Roland crew finds good wheat crop
By Megan Roland
Wednesday, June 26
The past week has been incredibly busy for Roland Harvesting. Upon the official reunion of our crew last week, we encountered 2 inches of rain that evening that shut us down for a day and a half. After all that moisture it was a little slow going for a day or two due to the tough, damp straw. However, once the winds kicked up, the humidity blew off a bit, and the temperatures skyrocketed we’ve been able to knock out the acres!
Brandon, Jose, Kasey and Eric continued harvest in Carmen, Okla., where the yields ranged from 30 to 55 bushels per acre with test weights of 60 to 61 pounds. We were thrilled to actually see stubble in the field for the first time all summer! Now, based upon the reports of the lower yielding wheat crop farther south, you may wonder how wheat in this area was able to do so much better. To be completely honest, I have no idea and this is why.
Neal, our farmer in Carmen, Okla., shared with me the intriguing story of this year’s growing season. From the day the wheat was planted in September until February the only moisture the area received was 7/10 of an inch of rain. That is less than an inch of rain over a six-month span. In February, everyone in the Carmen area was in for quite a surprise.

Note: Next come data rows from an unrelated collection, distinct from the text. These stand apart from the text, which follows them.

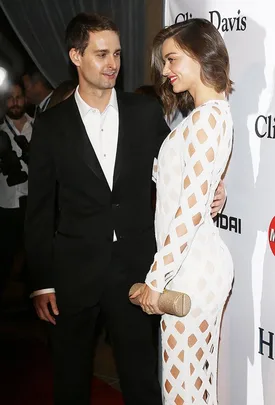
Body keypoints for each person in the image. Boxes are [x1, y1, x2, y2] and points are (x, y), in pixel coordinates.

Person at [25, 13, 226, 405]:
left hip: (136, 271)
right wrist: (42, 281)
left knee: (142, 379)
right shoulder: (51, 126)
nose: (112, 63)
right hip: (74, 272)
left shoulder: (143, 112)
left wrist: (214, 190)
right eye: (101, 54)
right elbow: (39, 209)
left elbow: (182, 166)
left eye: (116, 53)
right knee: (70, 377)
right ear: (76, 56)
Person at [136, 19, 234, 405]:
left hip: (188, 271)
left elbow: (190, 209)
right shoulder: (208, 115)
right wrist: (215, 187)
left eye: (173, 58)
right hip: (194, 265)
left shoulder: (208, 117)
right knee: (195, 389)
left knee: (181, 392)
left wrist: (156, 280)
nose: (165, 70)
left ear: (200, 54)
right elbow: (195, 192)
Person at [0, 80, 32, 298]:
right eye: (10, 98)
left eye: (18, 97)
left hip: (34, 200)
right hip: (6, 200)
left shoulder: (38, 124)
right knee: (5, 254)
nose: (15, 102)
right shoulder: (0, 129)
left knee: (33, 255)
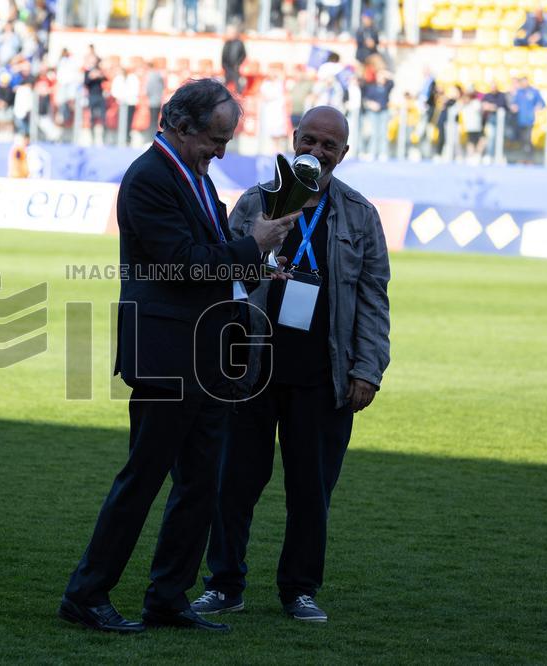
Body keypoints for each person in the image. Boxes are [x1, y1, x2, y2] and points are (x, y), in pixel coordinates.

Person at [59, 79, 300, 634]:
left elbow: (209, 259)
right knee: (143, 479)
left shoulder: (191, 174)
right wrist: (254, 244)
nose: (221, 151)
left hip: (206, 354)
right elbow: (184, 264)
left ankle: (169, 596)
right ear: (180, 125)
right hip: (168, 354)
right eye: (215, 139)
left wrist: (255, 267)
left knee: (200, 484)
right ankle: (86, 592)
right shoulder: (148, 178)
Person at [192, 105, 390, 623]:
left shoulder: (361, 214)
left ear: (343, 155)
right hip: (249, 372)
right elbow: (219, 278)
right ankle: (224, 583)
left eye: (329, 145)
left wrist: (368, 367)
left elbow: (373, 298)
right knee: (233, 485)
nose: (317, 151)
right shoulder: (255, 201)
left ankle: (300, 590)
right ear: (293, 138)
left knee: (311, 492)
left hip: (323, 376)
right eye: (310, 140)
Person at [509, 76, 545, 164]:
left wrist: (538, 106)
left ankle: (530, 158)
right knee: (522, 140)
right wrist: (514, 106)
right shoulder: (519, 92)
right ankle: (523, 158)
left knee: (528, 139)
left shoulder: (534, 92)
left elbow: (542, 103)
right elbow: (514, 103)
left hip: (530, 119)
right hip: (520, 120)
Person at [221, 24, 247, 93]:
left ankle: (238, 99)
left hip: (236, 69)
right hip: (227, 68)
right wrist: (224, 65)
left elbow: (243, 55)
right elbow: (223, 56)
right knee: (225, 86)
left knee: (238, 86)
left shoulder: (239, 43)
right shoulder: (227, 43)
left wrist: (238, 64)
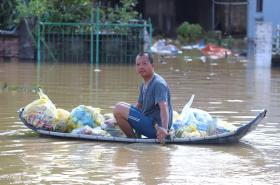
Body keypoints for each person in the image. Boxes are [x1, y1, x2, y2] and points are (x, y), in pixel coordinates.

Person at [105, 52, 173, 143]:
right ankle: (135, 137)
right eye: (138, 64)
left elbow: (164, 107)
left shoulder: (158, 83)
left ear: (152, 66)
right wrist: (115, 119)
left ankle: (132, 140)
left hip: (157, 128)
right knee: (120, 106)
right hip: (148, 121)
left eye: (144, 64)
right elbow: (138, 106)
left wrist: (164, 129)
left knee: (119, 108)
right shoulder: (144, 84)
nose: (141, 67)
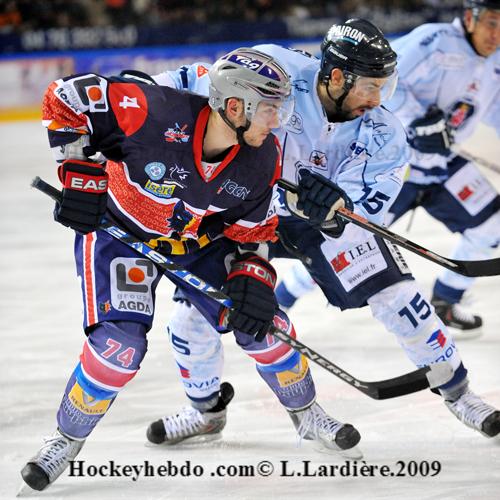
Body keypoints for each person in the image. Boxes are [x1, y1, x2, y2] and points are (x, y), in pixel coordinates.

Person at [20, 48, 363, 493]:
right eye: (269, 110)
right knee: (118, 347)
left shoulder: (260, 160)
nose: (276, 122)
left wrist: (252, 277)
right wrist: (79, 172)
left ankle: (308, 416)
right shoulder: (154, 110)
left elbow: (252, 231)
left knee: (267, 324)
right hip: (119, 234)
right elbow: (65, 96)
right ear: (235, 105)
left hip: (196, 242)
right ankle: (65, 440)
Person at [151, 18, 500, 448]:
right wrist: (133, 97)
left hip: (316, 223)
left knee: (400, 298)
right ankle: (205, 411)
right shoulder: (276, 68)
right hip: (245, 211)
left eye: (384, 86)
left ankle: (459, 393)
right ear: (336, 76)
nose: (378, 99)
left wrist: (337, 209)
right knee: (190, 315)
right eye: (370, 86)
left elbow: (364, 207)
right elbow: (194, 81)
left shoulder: (385, 134)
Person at [278, 0, 500, 339]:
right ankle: (280, 301)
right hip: (394, 168)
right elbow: (381, 83)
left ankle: (446, 300)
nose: (496, 35)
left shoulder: (494, 63)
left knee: (492, 226)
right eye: (492, 23)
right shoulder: (435, 40)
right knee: (339, 241)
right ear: (470, 18)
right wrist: (418, 124)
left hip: (443, 167)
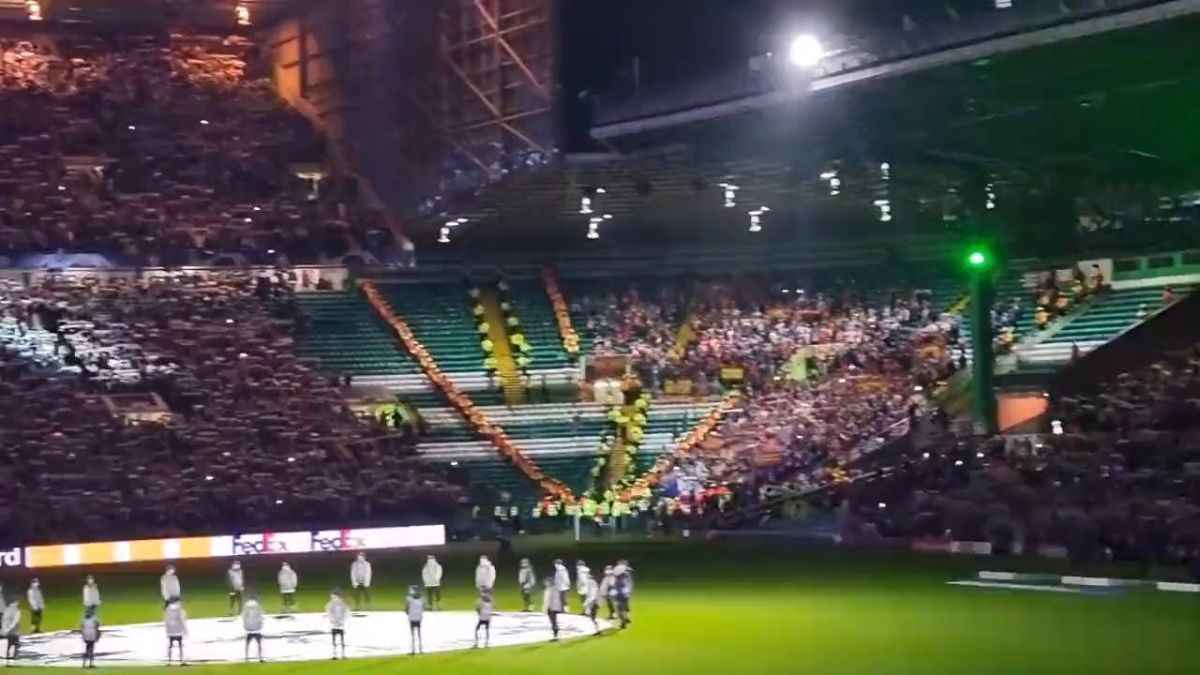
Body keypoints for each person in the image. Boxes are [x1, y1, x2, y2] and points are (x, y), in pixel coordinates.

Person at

They received 2 feet of snow! Now, living in the Wyoming mountains for the last five years, this initially didn’t shock me too much, but about three seconds later I thought, “Holy moly!” Remember, that this amount was received in northern Oklahoma, where they seldom have snow and when they do it’s lucky to even stick or cover the ground. After it dumped the 2 feet of snow, Neal mentioned how they were out of electricity for six nights and seven days. Wood burning stoves are not common in the area, so Neal and his wife, Mary, spent much of this time keeping warm in their pickup. In addition, snow removal was a challenge for the area, making travel nearly impossible. Neal and Mary survived this adventure but were sure to put a generator in their house so they could be prepared for the next big power outage. After all that excitement, the growing season concluded with five different freezes from March until May, finishing with another light snow on the first of May. Neal is convinced that the large amount of snow in February was the only thing that saved this crop. Surviving the drought at the beginning of the growing season and staying resilient to the multiple freezes and snow this spring just absolutely fascinates me. Regardless, the farmers and harvesters were both pleasantly surprised by the outcome of this wheat!
Meanwhile, Mom and Dad began cutting about 20 miles away in the nearby town of Helena, Okla. Since this was the first time their CR 9060 was in the wheat this year, they encountered a few grumblings. As Mom would say, “Old yeller had the flu.” They quickly discovered that the computer software for the hydrostat was outdated, causing major problems. Once this got fixed, the CR perked up and began making some serious progress. Yields in the Helena area are in the same range as Carmen, making between 35 to 60 bushels per acre. Brandon’s crew finished harvest in Carmen over the weekend, and met up with Mom and Dad in Helena. With three combines and a grain cart in the field, we have been able to “fly” through the acres. Since we have had cooperative weather and our entire crew working together, the end of Oklahoma harvest is in sight. We hope to finish in Helena today or tomorrow and move up the road to our next stop in Plainville, Kan.
Unfortunately, my time on the road was short-lived this trip, as I was only able to help move down and stick around for a day or so. And of course, with my luck it turned out to be a rain day. Luckily, I managed to snap a few photos from the first evening we arrived. I was just in time to enjoy my favorite view in the entire world—harvest at dusk. There is just something about watching combines cut away and kick up dust by the dim light of a sunset. And who doesn’t just love those pastel cotton candy clouds bouncing around in the background.